== Segment start ==

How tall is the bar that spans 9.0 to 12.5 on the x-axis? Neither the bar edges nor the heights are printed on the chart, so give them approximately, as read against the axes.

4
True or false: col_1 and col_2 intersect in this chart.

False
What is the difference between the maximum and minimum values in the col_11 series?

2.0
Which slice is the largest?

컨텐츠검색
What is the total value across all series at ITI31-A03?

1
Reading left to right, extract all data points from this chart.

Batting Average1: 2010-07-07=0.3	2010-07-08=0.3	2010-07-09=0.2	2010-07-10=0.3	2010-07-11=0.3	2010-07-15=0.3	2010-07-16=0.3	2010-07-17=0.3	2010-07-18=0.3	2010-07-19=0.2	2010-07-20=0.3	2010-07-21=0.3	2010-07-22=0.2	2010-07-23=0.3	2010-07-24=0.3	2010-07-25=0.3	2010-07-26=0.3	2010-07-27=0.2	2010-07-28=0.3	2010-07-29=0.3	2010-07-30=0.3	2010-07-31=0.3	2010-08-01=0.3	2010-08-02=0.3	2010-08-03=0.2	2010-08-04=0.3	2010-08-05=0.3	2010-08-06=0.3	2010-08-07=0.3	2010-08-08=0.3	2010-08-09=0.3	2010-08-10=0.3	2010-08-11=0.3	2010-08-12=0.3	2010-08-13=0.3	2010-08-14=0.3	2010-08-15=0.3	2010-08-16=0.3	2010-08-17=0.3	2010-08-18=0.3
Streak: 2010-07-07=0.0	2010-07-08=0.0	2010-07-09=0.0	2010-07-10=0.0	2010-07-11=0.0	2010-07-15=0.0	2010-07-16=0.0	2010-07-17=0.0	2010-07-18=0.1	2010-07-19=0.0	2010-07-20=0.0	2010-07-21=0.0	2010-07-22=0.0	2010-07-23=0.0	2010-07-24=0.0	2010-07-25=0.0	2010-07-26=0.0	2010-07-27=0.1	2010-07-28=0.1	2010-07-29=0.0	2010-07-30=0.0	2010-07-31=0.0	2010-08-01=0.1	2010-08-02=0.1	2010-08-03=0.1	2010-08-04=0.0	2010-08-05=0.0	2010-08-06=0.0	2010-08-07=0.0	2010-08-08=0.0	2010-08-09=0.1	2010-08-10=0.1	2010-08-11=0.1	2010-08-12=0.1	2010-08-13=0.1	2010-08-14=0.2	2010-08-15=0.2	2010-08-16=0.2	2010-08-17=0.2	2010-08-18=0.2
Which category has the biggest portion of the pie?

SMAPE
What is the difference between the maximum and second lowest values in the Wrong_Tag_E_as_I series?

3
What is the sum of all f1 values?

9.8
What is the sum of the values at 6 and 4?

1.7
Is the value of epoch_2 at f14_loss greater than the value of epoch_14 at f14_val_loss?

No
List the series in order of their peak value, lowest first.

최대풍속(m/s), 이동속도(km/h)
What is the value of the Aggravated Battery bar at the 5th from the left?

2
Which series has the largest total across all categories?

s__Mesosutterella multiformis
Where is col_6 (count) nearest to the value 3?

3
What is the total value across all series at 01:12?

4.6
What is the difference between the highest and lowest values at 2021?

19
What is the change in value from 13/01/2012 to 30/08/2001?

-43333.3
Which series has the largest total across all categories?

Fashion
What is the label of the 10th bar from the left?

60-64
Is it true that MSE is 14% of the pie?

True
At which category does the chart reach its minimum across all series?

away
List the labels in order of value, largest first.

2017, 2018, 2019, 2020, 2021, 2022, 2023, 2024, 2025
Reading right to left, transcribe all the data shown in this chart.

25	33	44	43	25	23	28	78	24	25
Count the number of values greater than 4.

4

== Segment end ==

■ What to produce: Render the data above as a JSON array of strings, with each nonblank line as its own string and blank lines omitted.

■ Written solution:
[
  "How tall is the bar that spans 9.0 to 12.5 on the x-axis? Neither the bar edges nor the heights are printed on the chart, so give them approximately, as read against the axes.",
  "4",
  "True or false: col_1 and col_2 intersect in this chart.",
  "False",
  "What is the difference between the maximum and minimum values in the col_11 series?",
  "2.0",
  "Which slice is the largest?",
  "컨텐츠검색",
  "What is the total value across all series at ITI31-A03?",
  "1",
  "Reading left to right, extract all data points from this chart.",
  "Batting Average1: 2010-07-07=0.3\t2010-07-08=0.3\t2010-07-09=0.2\t2010-07-10=0.3\t2010-07-11=0.3\t2010-07-15=0.3\t2010-07-16=0.3\t2010-07-17=0.3\t2010-07-18=0.3\t2010-07-19=0.2\t2010-07-20=0.3\t2010-07-21=0.3\t2010-07-22=0.2\t2010-07-23=0.3\t2010-07-24=0.3\t2010-07-25=0.3\t2010-07-26=0.3\t2010-07-27=0.2\t2010-07-28=0.3\t2010-07-29=0.3\t2010-07-30=0.3\t2010-07-31=0.3\t2010-08-01=0.3\t2010-08-02=0.3\t2010-08-03=0.2\t2010-08-04=0.3\t2010-08-05=0.3\t2010-08-06=0.3\t2010-08-07=0.3\t2010-08-08=0.3\t2010-08-09=0.3\t2010-08-10=0.3\t2010-08-11=0.3\t2010-08-12=0.3\t2010-08-13=0.3\t2010-08-14=0.3\t2010-08-15=0.3\t2010-08-16=0.3\t2010-08-17=0.3\t2010-08-18=0.3",
  "Streak: 2010-07-07=0.0\t2010-07-08=0.0\t2010-07-09=0.0\t2010-07-10=0.0\t2010-07-11=0.0\t2010-07-15=0.0\t2010-07-16=0.0\t2010-07-17=0.0\t2010-07-18=0.1\t2010-07-19=0.0\t2010-07-20=0.0\t2010-07-21=0.0\t2010-07-22=0.0\t2010-07-23=0.0\t2010-07-24=0.0\t2010-07-25=0.0\t2010-07-26=0.0\t2010-07-27=0.1\t2010-07-28=0.1\t2010-07-29=0.0\t2010-07-30=0.0\t2010-07-31=0.0\t2010-08-01=0.1\t2010-08-02=0.1\t2010-08-03=0.1\t2010-08-04=0.0\t2010-08-05=0.0\t2010-08-06=0.0\t2010-08-07=0.0\t2010-08-08=0.0\t2010-08-09=0.1\t2010-08-10=0.1\t2010-08-11=0.1\t2010-08-12=0.1\t2010-08-13=0.1\t2010-08-14=0.2\t2010-08-15=0.2\t2010-08-16=0.2\t2010-08-17=0.2\t2010-08-18=0.2",
  "Which category has the biggest portion of the pie?",
  "SMAPE",
  "What is the difference between the maximum and second lowest values in the Wrong_Tag_E_as_I series?",
  "3",
  "What is the sum of all f1 values?",
  "9.8",
  "What is the sum of the values at 6 and 4?",
  "1.7",
  "Is the value of epoch_2 at f14_loss greater than the value of epoch_14 at f14_val_loss?",
  "No",
  "List the series in order of their peak value, lowest first.",
  "최대풍속(m/s), 이동속도(km/h)",
  "What is the value of the Aggravated Battery bar at the 5th from the left?",
  "2",
  "Which series has the largest total across all categories?",
  "s__Mesosutterella multiformis",
  "Where is col_6 (count) nearest to the value 3?",
  "3",
  "What is the total value across all series at 01:12?",
  "4.6",
  "What is the difference between the highest and lowest values at 2021?",
  "19",
  "What is the change in value from 13/01/2012 to 30/08/2001?",
  "-43333.3",
  "Which series has the largest total across all categories?",
  "Fashion",
  "What is the label of the 10th bar from the left?",
  "60-64",
  "Is it true that MSE is 14% of the pie?",
  "True",
  "At which category does the chart reach its minimum across all series?",
  "away",
  "List the labels in order of value, largest first.",
  "2017, 2018, 2019, 2020, 2021, 2022, 2023, 2024, 2025",
  "Reading right to left, transcribe all the data shown in this chart.",
  "25\t33\t44\t43\t25\t23\t28\t78\t24\t25",
  "Count the number of values greater than 4.",
  "4"
]